Далее слово взял художник Александр Соколов. Для начала он отметил, что взаимодействовал с Приговым не как исследователь, а только как художник. Так, “Военно-воздушный перформанс” Пригова показывал зрителю замок, внутри которого шла идеальная счастливая жизнь, но который через несколько секунд полностью разрушался бомбардировщиками. Соколов считает, что так Пригов отреагировал на пятилетнюю годовщину падения Берлинской стены: перформанс показывает, как после разрушения символической стены люди вместо ожидаемой утопии увидели пустоту. Еще один момент взаимодействия с Приговым для Соколова — придуманный им проект, в рамках которого художники и кураторы должны были полтора часа плавать по озеру на лодках с диктофоном и беседовать об искусстве. Неожиданно начался проливной дождь, и из всех участников акции только Пригов и искусствовед Лернер сели в лодку и стали кататься, записывая свой разговор. Дмитрий Александрович рассуждал о том, как изменилось общество после развала СССР, приведшего к утрате устоявшихся представлений о пространстве, времени, прогрессе. Пригов на вопрос, станет ли это событие фундаментом для нового мира или застопорит его развитие, по мнению Соколова, не отвечал, оставляя после себя поле неопределенности.
Известный художник и куратор Арсений Жиляев обратил внимание на то, что после событий 11 сентября 2001 года в мире наметился поворот к форме, так как заниматься перформативным искусством после одного из самых мощных и страшных спектакулярных действий крайне сложно. Однако художник заявил, что следующей волной может стать как раз обращение к универсальным проектам, близким тем, что делал Пригов.
Максим Илюхин продолжил разговор о том, какие практики актуальны в настоящее время. Он отметил, что важным и интересным трендом становится работа с институциями, которую на протяжении всего своего творчества осуществлял Пригов. Кирилл Светляков в ответ заметил, что Пригов при этом всегда оставался между институциями, что тоже может стать стратегией поведения для современного художника, находящегося в ситуации конкуренции разных институций. Виталий Пацюков сообщил также, что деятельность Пригова с самого начала была институциональным опытом, но поведенческие модели художника включали в себя и симулирование институциональных проектов. Пацюков указал не только на кризис модернистской парадигмы, о котором говорили другие участники “круглого стола”, но и на кризисность любого вновь появляющегося художественного проекта. Пригов, на взгляд исследователя, отличался особой продуктивностью, которая для такой ситуации нехарактерна. Пацюков считает, что деятельность Пригова поэтому актуальна не концептуально, а исторически.

> _Инструкции к заданиям_:
1. Перескажите в двух предложениях текст о круглом столе, посвящённом Пригову.
2. Приведите продолжение текста о круглом столе, посвящённом Пригову, начиная сразу после его последнего предложения.

> _Предоставленные материалы_:

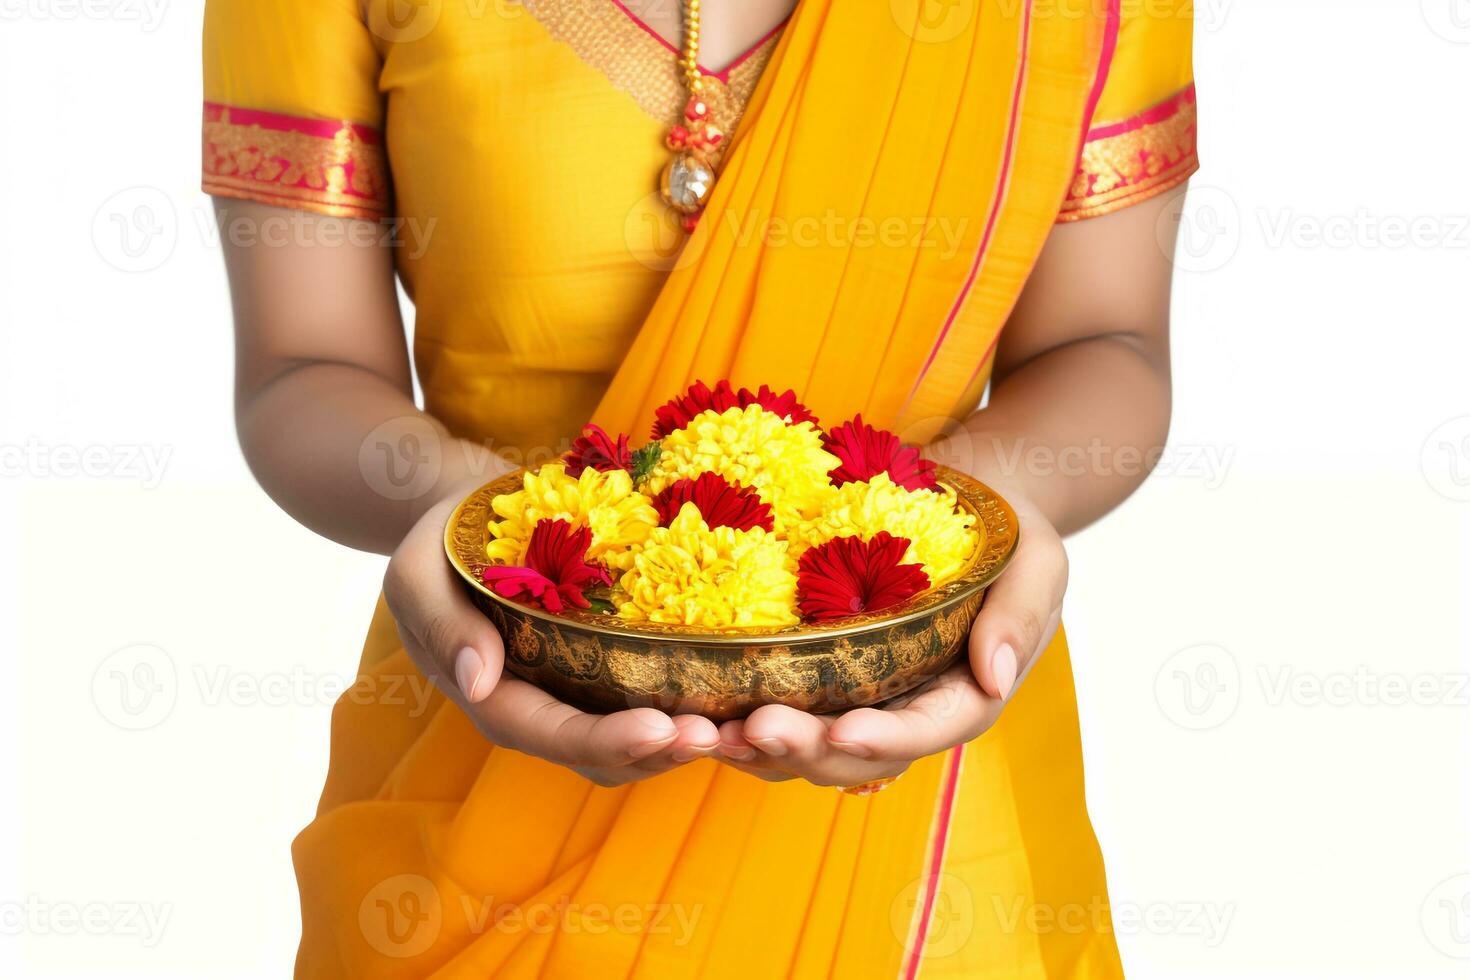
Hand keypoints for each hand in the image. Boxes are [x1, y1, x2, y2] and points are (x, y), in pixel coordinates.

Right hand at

> _Полученные ответы_:
1. На круглом столе художник Александр Соколов рассказал о своём взаимодействии с Приговым: о «Военно-воздушном перформансе», который он связывает с пятилетней годовщиной падения Берлинской стены, и о придуманной им акции с лодками, во время которой Пригов рассуждал о том, как изменилось общество после развала СССР. Арсений Жиляев, Максим Илюхин, Кирилл Светляков и Виталий Пацюков обсудили, какие художественные практики актуальны сегодня и как Пригов работал с институциями, а Пацюков заключил, что деятельность Пригова актуальна не концептуально, а исторически.

2.
Пригов охватил весь спектр деятельности художника, куратора, поэта, публициста, считает куратор Александр Панов. Поэтому после него очень трудно найти область, которая была бы в искусстве tabula rasa. Пригов как бы предсказал актуальное сегодня поле, выявил все возможности художественного жеста. Он был вне схем и парадигм — модернистской или постмодернистской. Юродствующая стратегия художника была на самом деле результатом совмещения странной культуры поведения со знанием современной культуры, которой Пригов принес себя в жертву.
Владимир Гуляев (Всероссийский музей декоративно-прикладного и народного искусства) обратил внимание собравшихся на то, что классический музейный подход — не показать посетителю образ художника, а ответить на банальный вопрос: “что хотел сказать художник?”. Поэтому “круглый стол” получается высокопрофессиональным, но непонятным для простого человека. Кирилл Светляков ответил, что как раз творчество Пригова учит говорить простым языком. Дмитрий Александрович был своего рода проводником в свой мир, он постоянно осуществлял контакт между мирами художника и простого зрителя. Максим Илюхин заметил, что его целью было показать, как он понимает творчество Пригова, т.е. ответить на вопрос: “как я понимаю Пригова?”, а не: “Что хотел сказать Пригов?”. По его мнению, для куратора это более важная задача. Но такой ответ вызвал у студентов логичный вопрос: не предзадано ли куратором при таком подходе понимание выставки посетителем? Илюхин считает, что у зрителей хватит индивидуальности для создания своего понимания в конкуренции с тем, как понимает искусство Пригова куратор. Его поддержали другие выступающие, отметившие непременное соавторство куратора и художника, обязательное наличие высказывания куратора. Виталий Пацюков назвал выставку Илюхина соответствующей наиболее интересным и важным кураторским стратегиям, существующим сейчас в мире. Эта дискуссия, завершившая “круглый стол”, показала внутренние механизмы организации выставки, которую курировал Максим Илюхин.
Екатерина Деготь провела в рамках Приговских чтений научный семинар для студентов-искусствоведов, посвященный выставке произведений Д.А. Пригова, которую она курировала в 2008 году. Пригов, Рубинштейн и Деготь открыли в РГГУ Школу современного искусства в то время, когда специальности искусствоведа в университете еще не было. Деготь решила сконцентрироваться на уже упомянутой выставке в ММСИ и рассказать аудитории о ее особенностях.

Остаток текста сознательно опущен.